YOUR INSTRUCTIONS: Output, word for word, every line from the line with "[1058,316,1433,332] sites. The" through the final line of the data below.

BEGIN

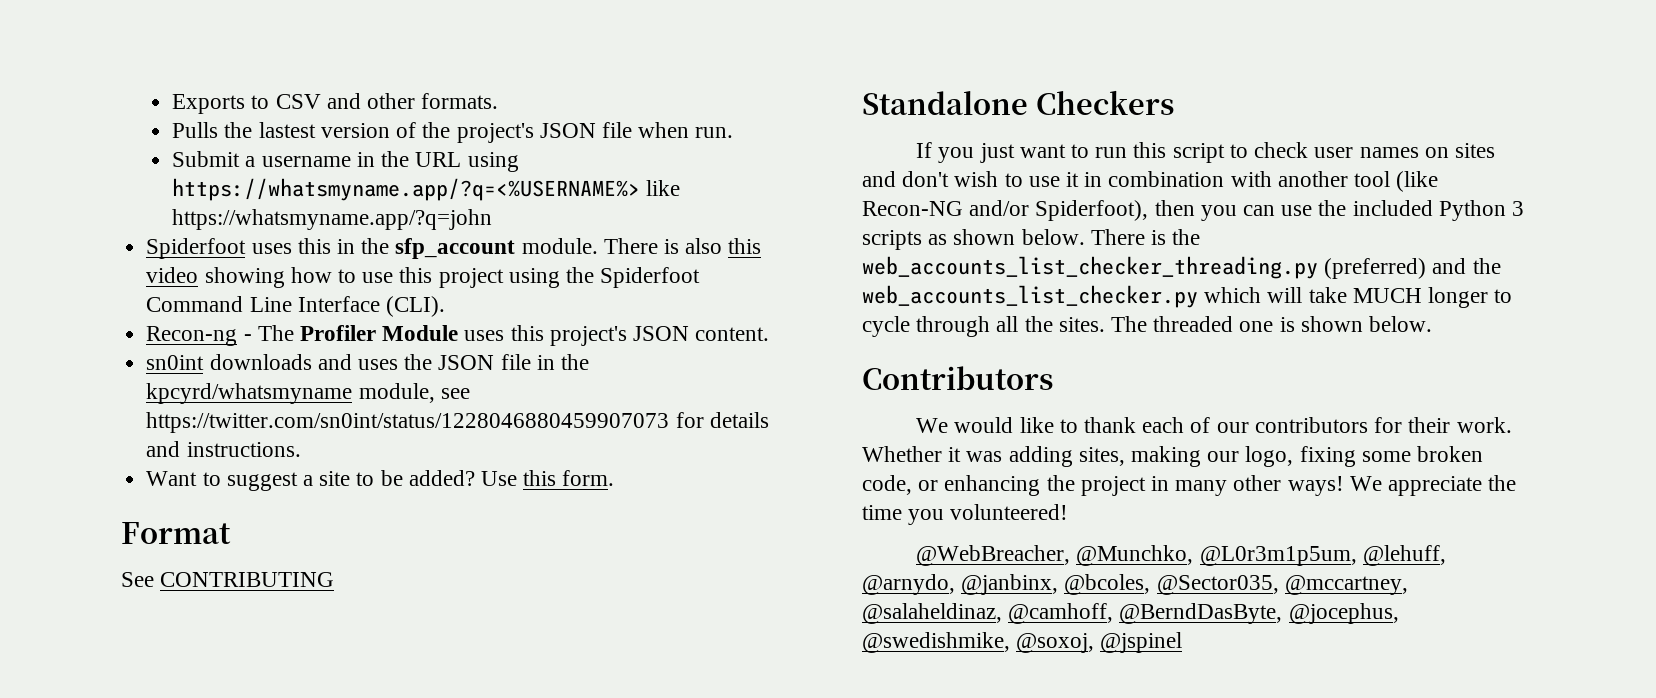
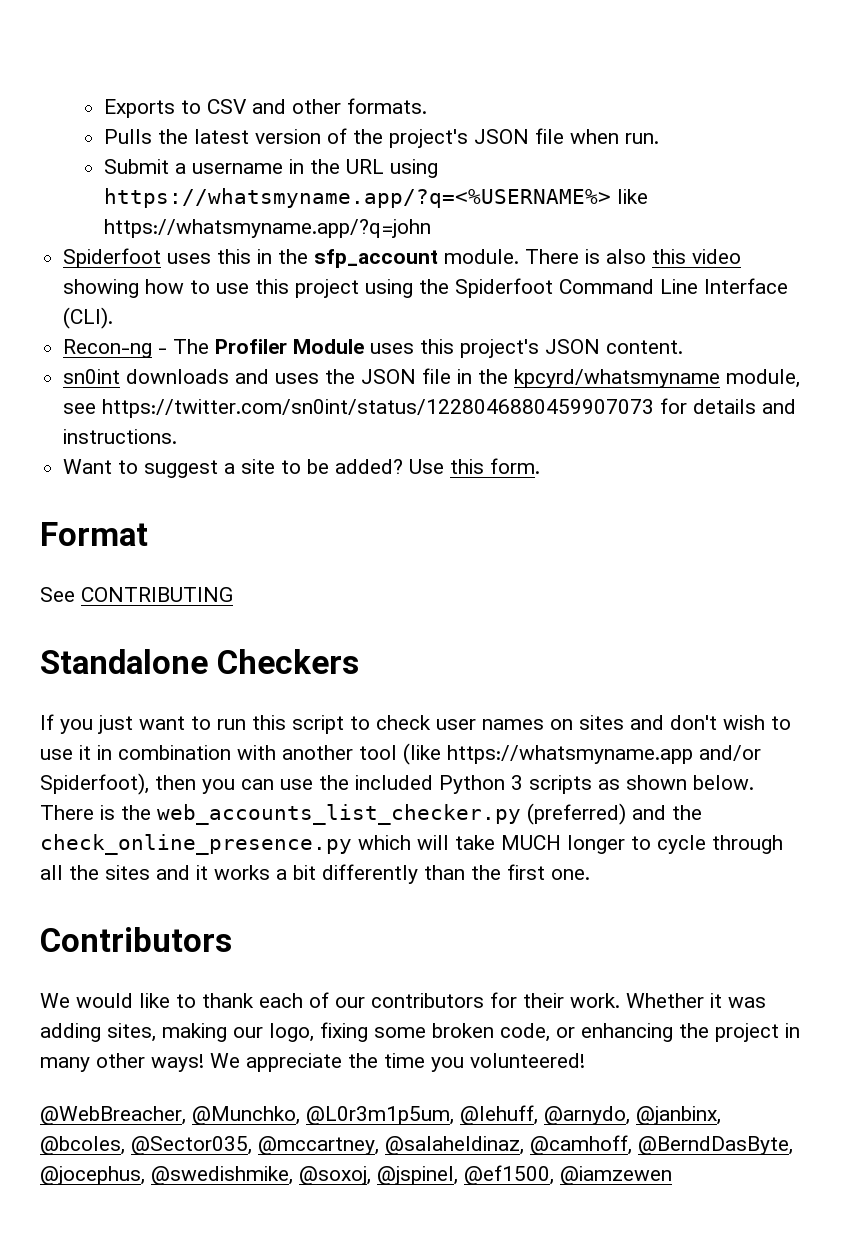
[258,122,316,138] lastest -> [193,129,249,144] latest
[862,201,963,216] Recon-NG -> [447,745,693,764] https://whatsmyname.app
[862,256,1318,279] web_accounts_list_checker_threading.py -> [157,804,521,825] web_accounts_list_checker.py
[862,285,1198,308] web_accounts_list_checker.py -> [40,834,352,855] check_online_presence.py
[1058,316,1433,332] sites. The threaded one is shown below. -> [105,864,590,884] sites and it works a bit differently than the first one.
[1100,632,1183,653] @jspinel -> [377,1165,672,1185] @jspinel, @ef1500, @iamzewen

END

ANSWER SECTION:
[1058,316,1433,332] sites. The threaded one is shown below. -> [105,864,590,884] sites and it works a bit differently than the first one.
[1100,632,1183,653] @jspinel -> [377,1165,672,1185] @jspinel, @ef1500, @iamzewen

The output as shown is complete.